:: PROMPT 1 ::
Copy out the records word for word, from the line that contains "Write the alphaTex for this tab." through the end of the records, leaving out the pictures.

── TEXT

Hornresp

Hi just a guy,

To sum it up, the Driver (diaph) Driver graph in Akabak and the Total Pressure graph in Hornresp show the actual cone stress.

Correct - although as soongsc has quite rightly pointed out, our discussion has only focussed on the stress due to differences in air pressure. The very significant contribution of the driver diaphragm and voice coil dynamic mechanical mass has not been considered.

If this formula is grossly oversimplified in the same manner it becomes 1 lb - 1 lb = 0 lbs. It does NOT show the actual stress on the cone. I'm not sure this information has any practical purpose at all for enclosure design.

The only reason I mentioned the formula was because I thought that in your reactance annulling experiments you were trying to equalise the pressure on each side of the diaphragm. The chart value would become zero in this case and could be easily seen.

Kind regards,

David
 
Is acoustic stress on the cone more than the mass induced stress? Seems to me it would be less.

Hi soongsc,

Thanks for pointing this out. You are quite right, normally the mass induced stress would be greater. The diaphragm acceleration chart in Hornresp together with the value of Mmd can be used to calculate the stress, if required.

────
── GIVEN ENTRIES

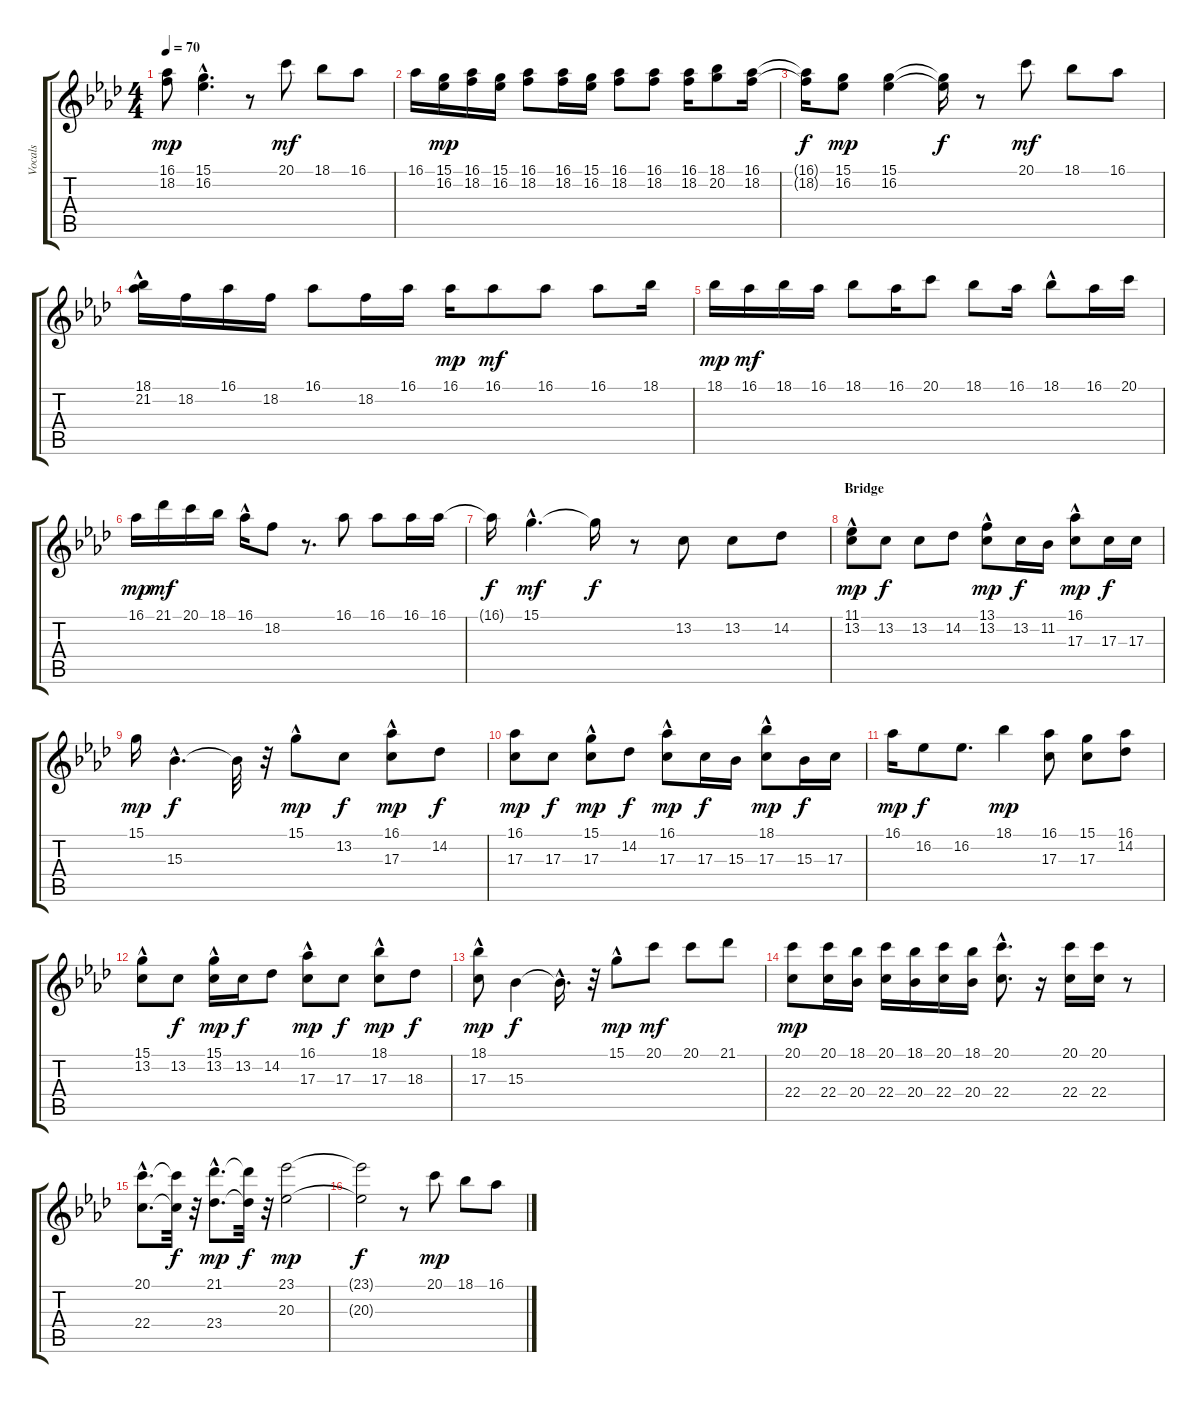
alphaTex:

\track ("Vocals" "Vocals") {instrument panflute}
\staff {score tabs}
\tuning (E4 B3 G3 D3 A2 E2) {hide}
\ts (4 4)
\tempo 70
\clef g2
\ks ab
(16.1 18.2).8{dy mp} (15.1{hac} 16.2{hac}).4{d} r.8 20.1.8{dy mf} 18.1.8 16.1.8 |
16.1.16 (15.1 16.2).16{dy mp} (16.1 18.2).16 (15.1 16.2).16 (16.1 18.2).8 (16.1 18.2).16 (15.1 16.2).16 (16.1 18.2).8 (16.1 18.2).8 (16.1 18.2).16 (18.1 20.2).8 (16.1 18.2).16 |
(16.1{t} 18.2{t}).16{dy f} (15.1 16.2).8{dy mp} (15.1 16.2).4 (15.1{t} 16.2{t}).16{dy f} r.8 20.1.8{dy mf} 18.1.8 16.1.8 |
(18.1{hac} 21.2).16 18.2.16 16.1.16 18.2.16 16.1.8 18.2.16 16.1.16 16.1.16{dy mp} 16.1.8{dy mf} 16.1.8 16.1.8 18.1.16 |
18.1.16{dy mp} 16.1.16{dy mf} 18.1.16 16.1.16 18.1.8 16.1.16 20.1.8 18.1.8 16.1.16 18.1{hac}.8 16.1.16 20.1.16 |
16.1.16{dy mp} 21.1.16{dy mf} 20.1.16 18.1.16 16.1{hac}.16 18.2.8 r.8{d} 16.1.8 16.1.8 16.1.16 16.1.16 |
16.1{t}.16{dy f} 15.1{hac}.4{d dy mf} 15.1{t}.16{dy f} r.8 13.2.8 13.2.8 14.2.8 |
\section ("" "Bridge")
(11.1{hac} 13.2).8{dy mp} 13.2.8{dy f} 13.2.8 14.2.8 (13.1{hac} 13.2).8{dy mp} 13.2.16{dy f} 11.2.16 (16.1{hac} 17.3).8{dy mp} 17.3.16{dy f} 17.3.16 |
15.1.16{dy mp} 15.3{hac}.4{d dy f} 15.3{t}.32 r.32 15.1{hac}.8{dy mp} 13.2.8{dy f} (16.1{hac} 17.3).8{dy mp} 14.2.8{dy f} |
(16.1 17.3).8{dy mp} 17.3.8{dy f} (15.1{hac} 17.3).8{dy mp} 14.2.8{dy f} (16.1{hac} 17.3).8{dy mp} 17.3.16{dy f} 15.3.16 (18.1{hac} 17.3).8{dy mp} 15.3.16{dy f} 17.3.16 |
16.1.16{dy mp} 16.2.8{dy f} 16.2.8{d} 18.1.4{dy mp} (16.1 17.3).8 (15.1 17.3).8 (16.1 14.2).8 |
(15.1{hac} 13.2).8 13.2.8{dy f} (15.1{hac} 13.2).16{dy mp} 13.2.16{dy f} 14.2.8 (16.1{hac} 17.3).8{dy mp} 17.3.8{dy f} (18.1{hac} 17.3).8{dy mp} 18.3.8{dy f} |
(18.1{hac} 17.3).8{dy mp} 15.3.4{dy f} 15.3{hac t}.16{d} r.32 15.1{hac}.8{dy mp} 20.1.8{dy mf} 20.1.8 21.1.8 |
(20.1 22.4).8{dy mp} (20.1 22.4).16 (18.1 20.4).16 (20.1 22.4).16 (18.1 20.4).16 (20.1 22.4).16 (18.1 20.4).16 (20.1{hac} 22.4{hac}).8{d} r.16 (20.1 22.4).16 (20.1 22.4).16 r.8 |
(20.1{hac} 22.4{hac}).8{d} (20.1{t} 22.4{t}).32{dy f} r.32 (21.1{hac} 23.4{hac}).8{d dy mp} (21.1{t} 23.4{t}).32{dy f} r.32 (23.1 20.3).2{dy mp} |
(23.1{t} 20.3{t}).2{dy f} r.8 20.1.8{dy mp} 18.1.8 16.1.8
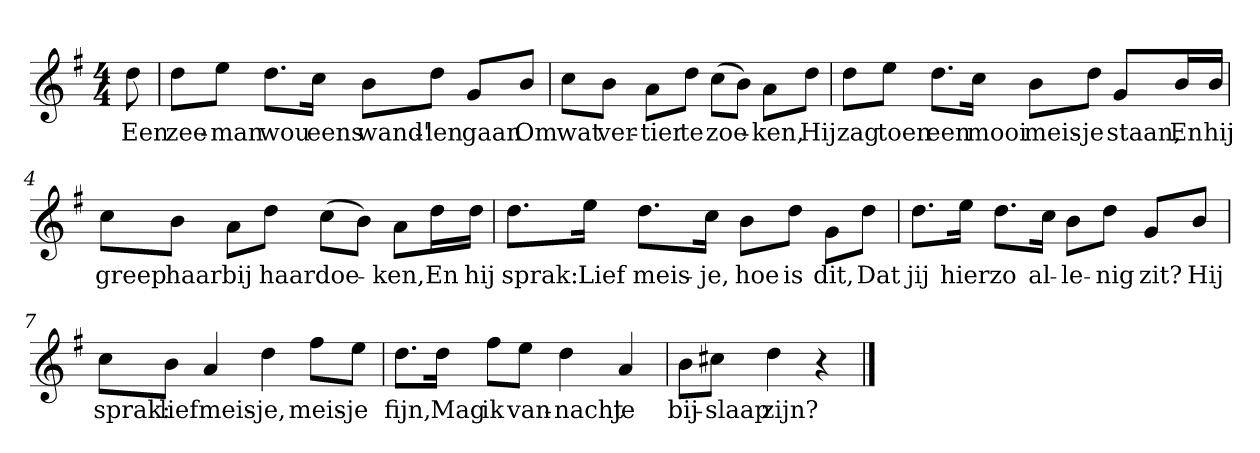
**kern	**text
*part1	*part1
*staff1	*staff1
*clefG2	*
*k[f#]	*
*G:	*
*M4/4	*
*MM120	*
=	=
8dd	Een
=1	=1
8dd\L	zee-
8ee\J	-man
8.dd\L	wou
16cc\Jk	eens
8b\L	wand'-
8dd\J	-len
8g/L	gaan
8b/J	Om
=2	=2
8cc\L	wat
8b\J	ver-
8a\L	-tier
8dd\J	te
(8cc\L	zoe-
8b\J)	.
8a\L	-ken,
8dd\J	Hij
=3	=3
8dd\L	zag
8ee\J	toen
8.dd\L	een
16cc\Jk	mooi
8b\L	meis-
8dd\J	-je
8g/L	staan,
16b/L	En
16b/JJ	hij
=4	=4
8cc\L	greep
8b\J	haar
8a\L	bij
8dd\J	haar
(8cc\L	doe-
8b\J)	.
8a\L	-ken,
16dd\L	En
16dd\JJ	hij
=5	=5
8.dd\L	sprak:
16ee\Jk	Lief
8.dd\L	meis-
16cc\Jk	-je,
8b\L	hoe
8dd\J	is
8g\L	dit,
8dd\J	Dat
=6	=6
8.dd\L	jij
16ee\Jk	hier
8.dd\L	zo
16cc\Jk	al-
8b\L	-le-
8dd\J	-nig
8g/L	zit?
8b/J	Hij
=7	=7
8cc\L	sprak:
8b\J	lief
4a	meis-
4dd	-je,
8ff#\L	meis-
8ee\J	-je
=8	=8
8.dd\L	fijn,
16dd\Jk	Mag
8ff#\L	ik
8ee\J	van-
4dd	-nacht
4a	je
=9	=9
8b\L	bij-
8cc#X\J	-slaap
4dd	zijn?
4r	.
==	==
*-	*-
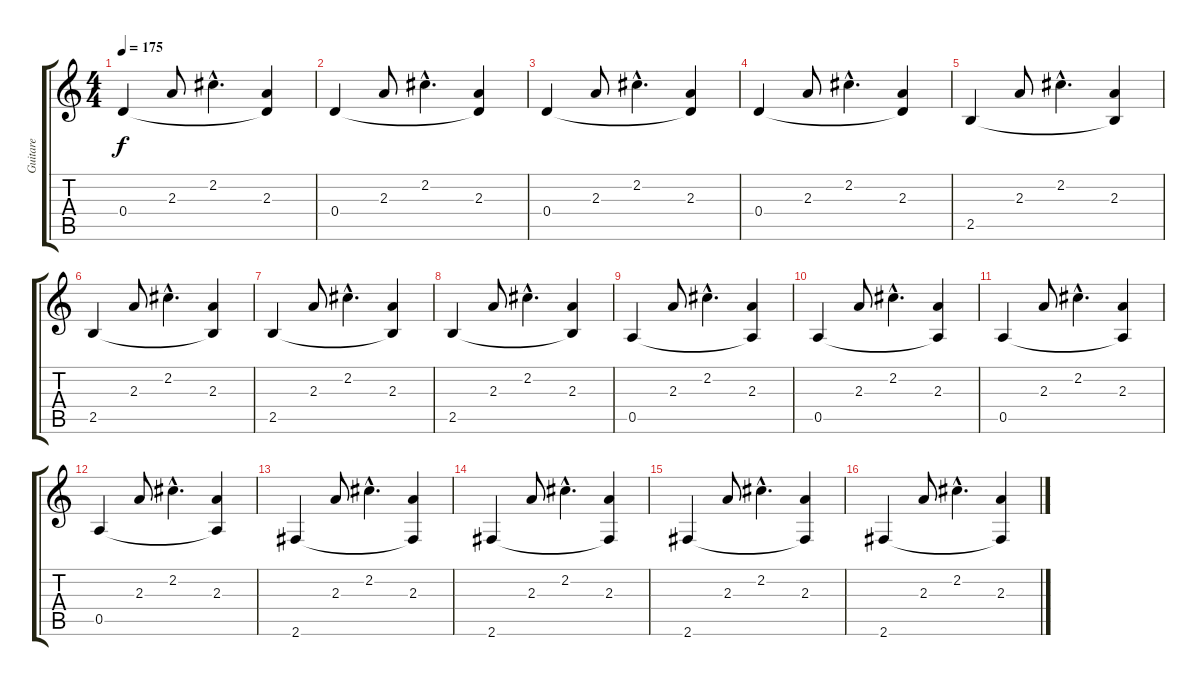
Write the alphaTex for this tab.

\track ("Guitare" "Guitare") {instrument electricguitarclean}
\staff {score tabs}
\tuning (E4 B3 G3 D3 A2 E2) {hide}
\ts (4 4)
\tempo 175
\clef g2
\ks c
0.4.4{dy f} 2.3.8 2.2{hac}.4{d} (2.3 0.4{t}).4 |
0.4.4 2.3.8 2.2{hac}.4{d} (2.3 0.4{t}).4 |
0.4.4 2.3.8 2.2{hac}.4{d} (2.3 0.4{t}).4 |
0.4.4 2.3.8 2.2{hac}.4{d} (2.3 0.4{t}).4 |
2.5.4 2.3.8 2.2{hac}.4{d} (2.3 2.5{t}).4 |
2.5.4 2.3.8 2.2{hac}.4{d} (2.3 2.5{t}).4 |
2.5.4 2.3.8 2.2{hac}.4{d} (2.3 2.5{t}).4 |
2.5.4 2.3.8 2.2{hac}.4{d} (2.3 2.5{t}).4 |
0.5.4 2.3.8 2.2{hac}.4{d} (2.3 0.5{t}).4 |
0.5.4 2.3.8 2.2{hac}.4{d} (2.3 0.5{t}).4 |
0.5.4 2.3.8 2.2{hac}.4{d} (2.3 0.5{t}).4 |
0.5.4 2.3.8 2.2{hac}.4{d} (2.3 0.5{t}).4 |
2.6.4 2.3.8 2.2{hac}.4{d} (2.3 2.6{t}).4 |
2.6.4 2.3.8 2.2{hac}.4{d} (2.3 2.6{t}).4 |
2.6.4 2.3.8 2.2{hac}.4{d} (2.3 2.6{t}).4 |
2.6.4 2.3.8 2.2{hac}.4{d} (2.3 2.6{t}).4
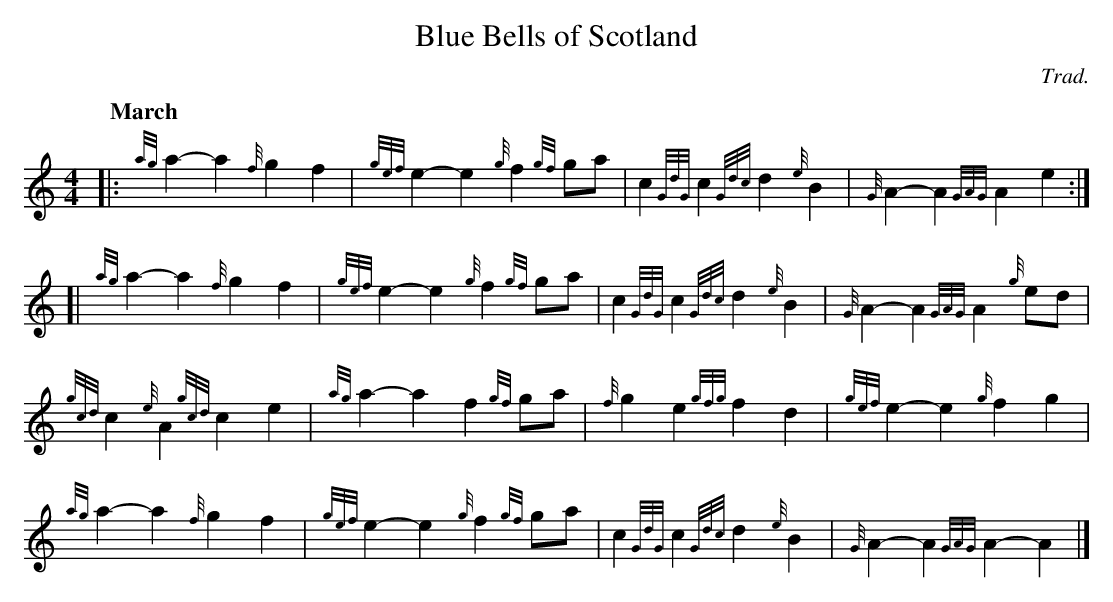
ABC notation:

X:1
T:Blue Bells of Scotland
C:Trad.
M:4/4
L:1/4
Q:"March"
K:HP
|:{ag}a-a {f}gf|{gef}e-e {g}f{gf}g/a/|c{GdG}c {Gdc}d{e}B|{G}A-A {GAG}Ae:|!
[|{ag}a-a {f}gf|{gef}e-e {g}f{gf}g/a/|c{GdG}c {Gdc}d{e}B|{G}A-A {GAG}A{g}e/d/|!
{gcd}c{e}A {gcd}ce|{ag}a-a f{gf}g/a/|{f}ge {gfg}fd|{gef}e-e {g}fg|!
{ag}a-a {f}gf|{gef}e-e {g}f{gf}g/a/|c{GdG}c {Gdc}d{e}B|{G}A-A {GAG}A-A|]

────

:: PROMPT 2 ::
Continue the forum thread about Hornresp and cone stress from where it stops.

:: RIGHT ANSWER 1 ::
Write the alphaTex for this tab.

\track ("Guitare" "Guitare") {instrument electricguitarclean}
\staff {score tabs}
\tuning (E4 B3 G3 D3 A2 E2) {hide}
\ts (4 4)
\tempo 175
\clef g2
\ks c
0.4.4{dy f} 2.3.8 2.2{hac}.4{d} (2.3 0.4{t}).4 |
0.4.4 2.3.8 2.2{hac}.4{d} (2.3 0.4{t}).4 |
0.4.4 2.3.8 2.2{hac}.4{d} (2.3 0.4{t}).4 |
0.4.4 2.3.8 2.2{hac}.4{d} (2.3 0.4{t}).4 |
2.5.4 2.3.8 2.2{hac}.4{d} (2.3 2.5{t}).4 |
2.5.4 2.3.8 2.2{hac}.4{d} (2.3 2.5{t}).4 |
2.5.4 2.3.8 2.2{hac}.4{d} (2.3 2.5{t}).4 |
2.5.4 2.3.8 2.2{hac}.4{d} (2.3 2.5{t}).4 |
0.5.4 2.3.8 2.2{hac}.4{d} (2.3 0.5{t}).4 |
0.5.4 2.3.8 2.2{hac}.4{d} (2.3 0.5{t}).4 |
0.5.4 2.3.8 2.2{hac}.4{d} (2.3 0.5{t}).4 |
0.5.4 2.3.8 2.2{hac}.4{d} (2.3 0.5{t}).4 |
2.6.4 2.3.8 2.2{hac}.4{d} (2.3 2.6{t}).4 |
2.6.4 2.3.8 2.2{hac}.4{d} (2.3 2.6{t}).4 |
2.6.4 2.3.8 2.2{hac}.4{d} (2.3 2.6{t}).4 |
2.6.4 2.3.8 2.2{hac}.4{d} (2.3 2.6{t}).4
ABC notation:

X:1
T:Blue Bells of Scotland
C:Trad.
M:4/4
L:1/4
Q:"March"
K:HP
|:{ag}a-a {f}gf|{gef}e-e {g}f{gf}g/a/|c{GdG}c {Gdc}d{e}B|{G}A-A {GAG}Ae:|!
[|{ag}a-a {f}gf|{gef}e-e {g}f{gf}g/a/|c{GdG}c {Gdc}d{e}B|{G}A-A {GAG}A{g}e/d/|!
{gcd}c{e}A {gcd}ce|{ag}a-a f{gf}g/a/|{f}ge {gfg}fd|{gef}e-e {g}fg|!
{ag}a-a {f}gf|{gef}e-e {g}f{gf}g/a/|c{GdG}c {Gdc}d{e}B|{G}A-A {GAG}A-A|]

:: RIGHT ANSWER 2 ::
Kind regards,

David
 
Mmd is not the correct mass to use to determine the worst case load or stress on the cone.
The accelerating force comes from the voice coil. That voice coil mass is accelerated directly by it's own force.
The coil former has some mass, that will load the glue joint between coil and former.
Both of these masses do not load the cone.

Mmd should have the former mass and the voice coil mass and the glue mass subtracted to leave the cone mass. The cone mass times the acceleration gives the cone loading due to moving mass.
Then add on the loading due to air load.
 
Mmd is not the correct mass to use to determine the worst case load or stress on the cone.
The accelerating force comes from the voice coil. That voice coil mass is accelerated directly by it's own force.
The coil former has some mass, that will load the glue joint between coil and former.
Both of these masses do not load the cone.

Mmd should have the former mass and the voice coil mass and the glue mass subtracted to leave the cone mass. The cone mass times the acceleration gives the cone loading due to moving mass.
Then add on the loading due to air load.

Strictly speaking this is correct.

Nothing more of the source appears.